Aquele “alguém como ele” estava bem ao seu lado na hora e o considerava como amigo. Pensar no quanto tais palavras poderiam ter machucado Alícia…

“O que foi… O que foi que eu fiz?”

Mais um pouco e, então, Alícia se afastaria dele pelo mesmo motivo que a Longinus o rejeitou por tanto tempo.

O maior problema era que, daquela vez, não havia nenhuma profecia para que os dois se acertassem e ficassem bem.

— O pedido de sair da Academia de Batalha Behemoth — retomou a palavra antes das meninas — cancele ele, hoje.

Hã? — Engasgaram em uníssono, as duas garotas. — M-Mas eu…

Lucius voltou a encará-la com empatia, e o pequeno coração de Alícia se aqueceu mais uma vez. Talvez, só talvez, ela já não estivesse mais tão sozinha naquele caminho árduo.

Ainda assim, de todas as Academias de Batalha, permanecer logo na Behemoth poderia ser arriscado, caso alguém mais soubesse sobre sua real natureza.

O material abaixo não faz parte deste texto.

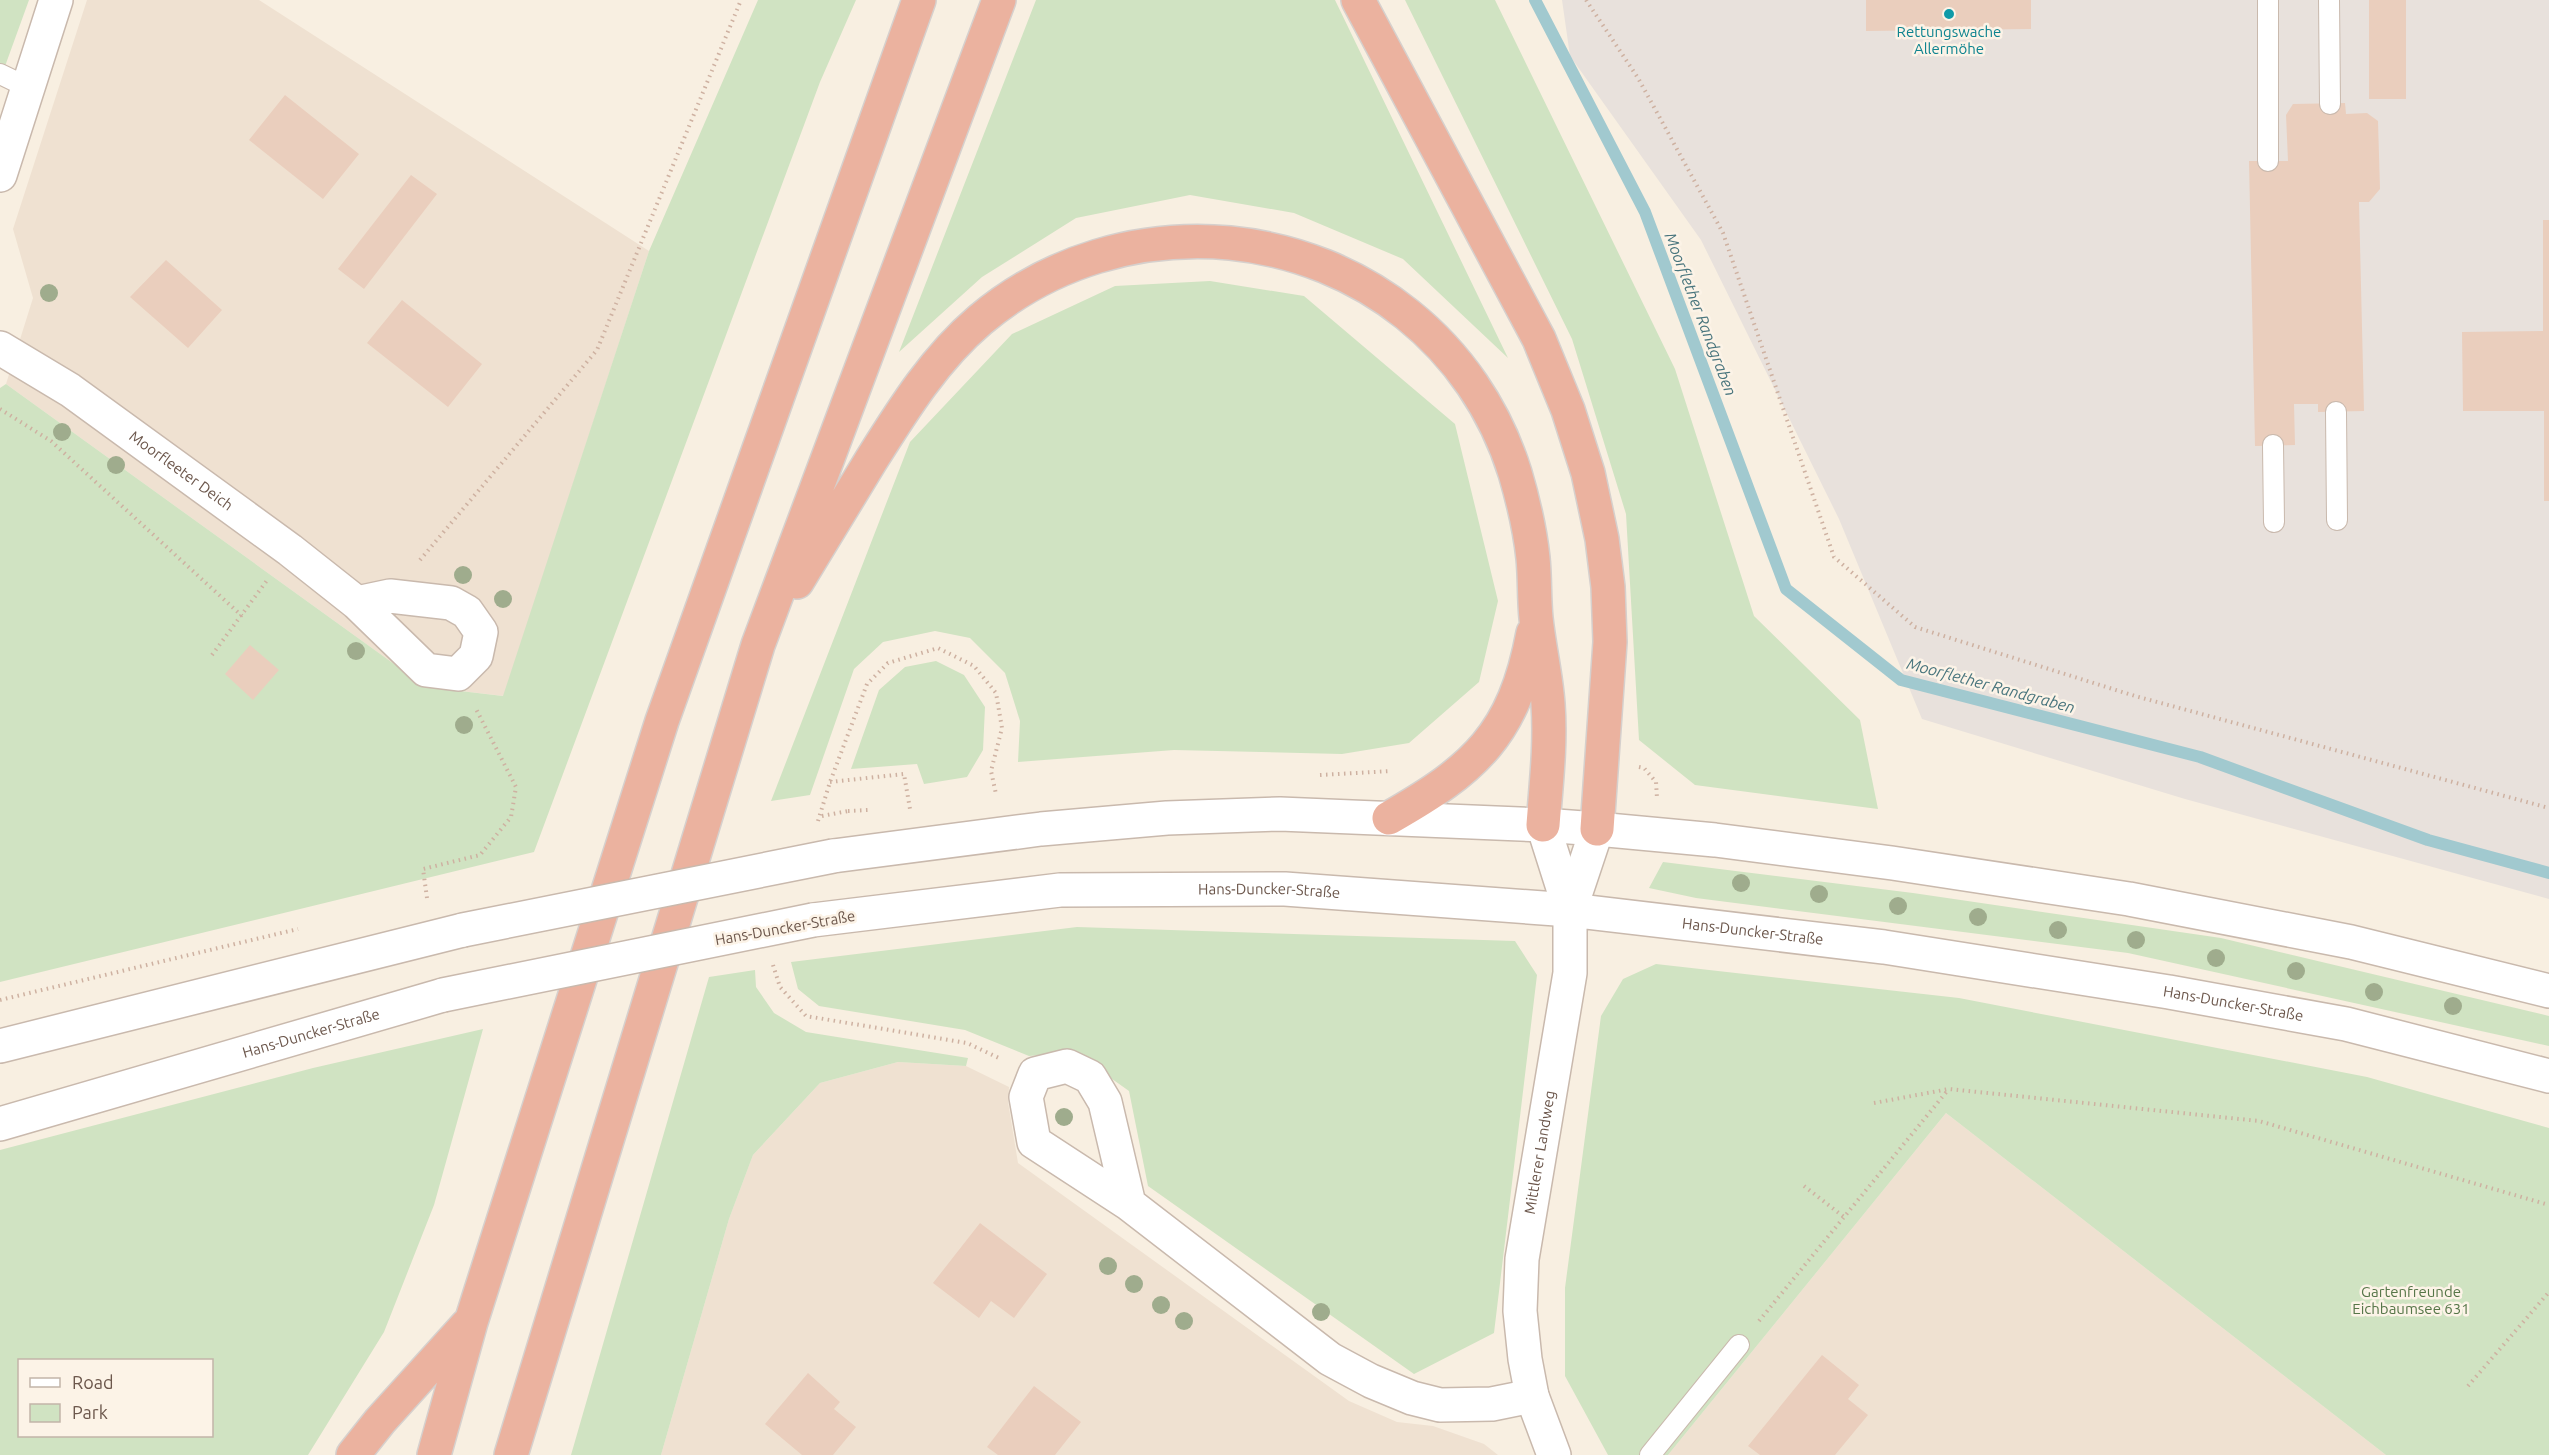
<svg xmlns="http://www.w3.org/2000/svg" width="2549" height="1455" font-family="Ubuntu,sans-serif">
  <rect width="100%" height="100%" fill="#f8efe1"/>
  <path fill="#efe1d1" d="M87 0H259L649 251 504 696 426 687 6 384 33 298 13 229Z
    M898 1062 966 1066 1009 1087 1008 1102 1018 1163 1349 1401 1397 1422 1433 1426 1484 1444 1498 1455H661L729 1219 753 1155 820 1083Z
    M1946 1113 2386 1455H1668Z"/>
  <path fill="#e8e1dc" d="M1562 0H2549V899L2185 799 1922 719 1839 519 1701 240 1570 56Z"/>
  <path fill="#d0e3c2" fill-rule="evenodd" d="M0 0H29L0 80Z
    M758 0H856L820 82 534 852 0 982V388L6 384 426 687 503 696 649 251Z
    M1036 0H1335L1508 358 1403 259 1294 213 1190 195 1076 218 982 277 899 352Z
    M1405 0H1495L1675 369 1754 616 1860 720 1878 809 1695 785 1639 740 1626 514 1572 339Z
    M1210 281 1304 296 1455 424 1498 601 1479 682 1409 743 1342 754 1174 750 1018 762 1020 721 1005 673 970 638 935 631 883 642 854 669 810 795 771 801 910 442 1012 334 1115 286Z
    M936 661 964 675 985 707 983 750 967 777 924 784 917 764 851 769 879 690 905 667Z
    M1663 862 1913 893 2221 938 2549 1016V1046L2128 953 1696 898 1649 888Z
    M1077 927 1515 941 1537 975 1494 1333 1414 1374 1148 1186 1129 1091 1074 1052 1029 1056 965 1030 819 1006 798 989 791 962Z
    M1656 964 1959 998 2367 1077 2549 1128V1455H2386L1946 1113 1668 1455H1608L1565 1376V1288L1601 1016 1623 979Z
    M755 970 756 987 774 1013 806 1032 968 1058 966 1066 898 1062 820 1083 753 1155 729 1219 661 1455H571L709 977Z
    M483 1029 434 1205 384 1332 308 1455H0V1150L313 1068ZM20 1360H212V1436H20Z"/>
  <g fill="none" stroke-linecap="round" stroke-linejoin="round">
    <path stroke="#a1c9cf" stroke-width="12" d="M1535 0 1645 212 1786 589 1901 680 2200 757 2428 840 2549 873"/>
  </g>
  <path fill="#eacebd" d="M1866 0H2031V29L1866 31Z
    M2369 0H2406V99H2369Z
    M285 95 359 154 323 199 249 140Z
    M2345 103 2346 114 2367 113 2378 121 2380 189 2369 202H2359L2364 411 2318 412V404H2294L2295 445 2255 446 2249 161H2288L2286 115 2293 104Z
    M411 175 437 194 364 289 338 269Z
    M2543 220H2549V501H2544V411H2463L2462 332 2543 331Z
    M166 260 222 310 188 348 130 297Z
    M402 300 482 364 448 407 367 343Z
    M250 645 279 670 253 700 225 674Z
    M980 1223 1047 1274 1014 1318 991 1301 979 1318 933 1283Z
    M1822 1355 1859 1385 1848 1399 1868 1415 1835 1455H1760L1748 1446Z
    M808 1373 840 1402 834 1409 856 1427 833 1455H802L765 1424Z
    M1034 1386 1081 1422 1055 1455H998L987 1447Z"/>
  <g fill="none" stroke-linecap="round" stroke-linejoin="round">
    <defs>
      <path id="service" d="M2329 0 2330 104
        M0 74 27 87
        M2268 161V0
        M2336 412 2337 520
        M2273 445 2274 522
        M1650 1455 1739 1345"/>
      <g id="minor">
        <path id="s1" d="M0 348 70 390 290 550 357 603 426 670 458 674 476 656 481 632 467 612 451 603 390 596 357 603"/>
        <path d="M1597 829 1715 840 1892 863 2129 899 2351 942 2549 991"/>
        <path d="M1129 1204 1105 1102 1090 1077 1067 1066 1035 1074 1026 1097 1034 1142 1129 1204 1330 1359 1371 1381 1412 1398 1440 1405 1492 1404 1532 1396"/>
        <path id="s2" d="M1554 1455 1532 1396 1525 1359 1520 1311 1522 1259 1570 973V910L1884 947 2169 992 2346 1024 2549 1076"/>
      </g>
      <g id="tertiary">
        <path d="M0 175 56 0"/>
        <path d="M1543 825 1570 910"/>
        <path d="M833 856 1041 829 1167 818 1280 814 1543 825 1597 829 1570 910"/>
        <path id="s3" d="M813 920 1060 890 1285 889 1570 910"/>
        <path d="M0 1046 463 930"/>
        <path id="s4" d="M0 1124 443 995"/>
      </g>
      <path id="motorway" d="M1358 0 1539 339 1568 410 1588 473 1602 539 1608 587 1610 642 1597 829
        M797 582C821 542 846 502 870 462 902 411 934 359 980 320 1050 261 1139 235 1230 243 1363 256 1475 344 1515 473 1523 500 1530 530 1533 558 1535 578 1534 598 1536 618 1539 647 1546 675 1548 704 1551 744 1546 785 1543 825
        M1389 818C1475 769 1514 735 1533 633
        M353 1455 380 1421 467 1325
        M434 1455 471 1322 662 721 919 0
        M511 1455 758 645 999 0"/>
    </defs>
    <use href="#service" stroke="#c9b9ad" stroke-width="22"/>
    <use href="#minor" stroke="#c9b9ad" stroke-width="36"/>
    <use href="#tertiary" stroke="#c9b9ad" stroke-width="36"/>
    <use href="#motorway" stroke="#d6d0cd" stroke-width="36"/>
    <path stroke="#ceb1a1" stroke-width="4" stroke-dasharray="1.5 4.5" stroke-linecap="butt" d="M1586 0 1638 78 1723 233 1834 557 1915 627 2135 696 2549 808
      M0 409 51 441 242 616
      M420 560 597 350 741 0
      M212 655 268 579
      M1639 767 1644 768 1656 782 1657 798
      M1320 775 1391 771
      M830 782 904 774 910 809
      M848 811 868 810
      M818 821 830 782 867 684 888 663 938 648 974 666 996 693 1002 728 991 771 996 794
      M427 898 423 869 480 855 511 817 516 787 475 707
      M773 965 780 987 806 1016 967 1043 1001 1059
      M0 1000 298 929
      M1874 1103 1949 1089 2259 1121 2549 1205
      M1804 1186 1844 1217
      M1759 1321 1948 1090
      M2468 1386 2549 1292"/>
    <use href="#service" stroke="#fff" stroke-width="20"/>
    <use href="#minor" stroke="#fff" stroke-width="33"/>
    <use href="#tertiary" stroke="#fff" stroke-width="33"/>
    <use href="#motorway" stroke="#ebb29f" stroke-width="33"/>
    <defs>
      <path id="tertiary-bridge" d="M463 930 833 856
        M443 995 813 920"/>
    </defs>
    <use href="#tertiary-bridge" stroke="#c9b9ad" stroke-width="36" stroke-linecap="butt"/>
    <path stroke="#ceb1a1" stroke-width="4" stroke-dasharray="1.5 4.5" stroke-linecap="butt" d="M822 816 848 811"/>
    <use href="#tertiary-bridge" stroke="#fff" stroke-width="33"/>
  </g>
  <g fill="#9fac8d">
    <circle cx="49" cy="293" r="9"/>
    <circle cx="62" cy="432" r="9"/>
    <circle cx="116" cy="465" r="9"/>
    <circle cx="463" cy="575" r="9"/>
    <circle cx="503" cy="599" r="9"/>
    <circle cx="356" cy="651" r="9"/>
    <circle cx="464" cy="725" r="9"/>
    <circle cx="1741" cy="883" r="9"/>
    <circle cx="1819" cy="894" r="9"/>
    <circle cx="1898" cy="906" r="9"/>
    <circle cx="1978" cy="917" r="9"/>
    <circle cx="2058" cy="930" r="9"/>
    <circle cx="2136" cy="940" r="9"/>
    <circle cx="2216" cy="958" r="9"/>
    <circle cx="2296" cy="971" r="9"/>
    <circle cx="2374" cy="992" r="9"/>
    <circle cx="2453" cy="1006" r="9"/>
    <circle cx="1064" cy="1117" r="9"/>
    <circle cx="1108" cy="1266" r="9"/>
    <circle cx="1134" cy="1284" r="9"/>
    <circle cx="1161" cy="1305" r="9"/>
    <circle cx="1321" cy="1312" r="9"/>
    <circle cx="1184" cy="1321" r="9"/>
  </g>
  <circle fill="#0f9aa8" stroke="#fcf3e7" stroke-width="2" cx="1949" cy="14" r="6"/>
  <g text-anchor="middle" stroke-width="5" stroke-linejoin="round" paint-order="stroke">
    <g font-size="15" fill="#0d838f" stroke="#fcf3e7">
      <text x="1949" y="37">Rettungswache<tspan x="1949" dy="17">Allermöhe</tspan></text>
    </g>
    <g font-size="15" fill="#6c574c" stroke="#fcf3e7">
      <text dy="5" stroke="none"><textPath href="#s1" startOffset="219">Moorfleeter Deich</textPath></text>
      <text dy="5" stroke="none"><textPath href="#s3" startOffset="458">Hans-Duncker-Straße</textPath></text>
      <text transform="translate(785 928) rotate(-10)" y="5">Hans-Duncker-Straße</text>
      <text dy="5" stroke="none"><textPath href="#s2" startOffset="738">Hans-Duncker-Straße</textPath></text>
      <text dy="5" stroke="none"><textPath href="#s2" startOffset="1224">Hans-Duncker-Straße</textPath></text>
      <text dy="5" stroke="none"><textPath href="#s4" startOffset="324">Hans-Duncker-Straße</textPath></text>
      <text dy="5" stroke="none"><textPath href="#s2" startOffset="309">Mittlerer Landweg</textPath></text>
    </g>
    <g font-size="15" fill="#567648" stroke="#fcf3e7">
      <text x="2411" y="1297">Gartenfreunde<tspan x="2411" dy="17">Eichbaumsee 631</tspan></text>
    </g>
    <g font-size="16" font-style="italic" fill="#49757d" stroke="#fcf3e7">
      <text transform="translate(1701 314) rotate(69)" y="6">Moorflether Randgraben</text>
      <text transform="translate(1991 685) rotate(15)" y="6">Moorflether Randgraben</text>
    </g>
  </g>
  <rect x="18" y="1359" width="195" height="78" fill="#fcf3e7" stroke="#c2b5a9" stroke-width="1.5"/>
  <rect x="30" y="1378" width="30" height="9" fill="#ffffff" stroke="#c2b5a9" stroke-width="1.5"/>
  <text x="72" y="1389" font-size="18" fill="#6c574c">Road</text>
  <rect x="30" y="1404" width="30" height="18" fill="#d0e3c2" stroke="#c2b5a9" stroke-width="1.5"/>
  <text x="72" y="1419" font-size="18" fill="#6c574c">Park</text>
</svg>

— Seu segredo, sua mentira, está tudo seguro com a gente. — Fitou sua parceira, ainda incrédula com a postura anormal dele. — Ninguém aqui vai abrir a boca sobre isso. Certo, Luminas?

— Mas é claro! Nós somos seus amigos. — A Garota deitou seu queixo no ombro Alícia e a abraçou, calorosa, pela cintura. — Pode contar com a gente, tá?

O peso do medo diminuiu sobre os ombros da jovem Nefilim Primordial, que sentiu seus pés flutuarem no chão. Sem notar, as palavras saíram fluidas pela sua boca.

— Eu vou ficar. — Chorosos, com inéditas lágrimas de alegria, os olhos de Alícia já falavam por ela mesma. — Eu quero… ficar… de verdade.

O corpo da pobre garota tremia entre os braços de Luminas, mas o coração batia seguro em seu peito.

Da mesma forma, um alívio incomum preencheu a alma de um tenjin que jamais pensou mentir pelo bem da existência vil de um nefilim.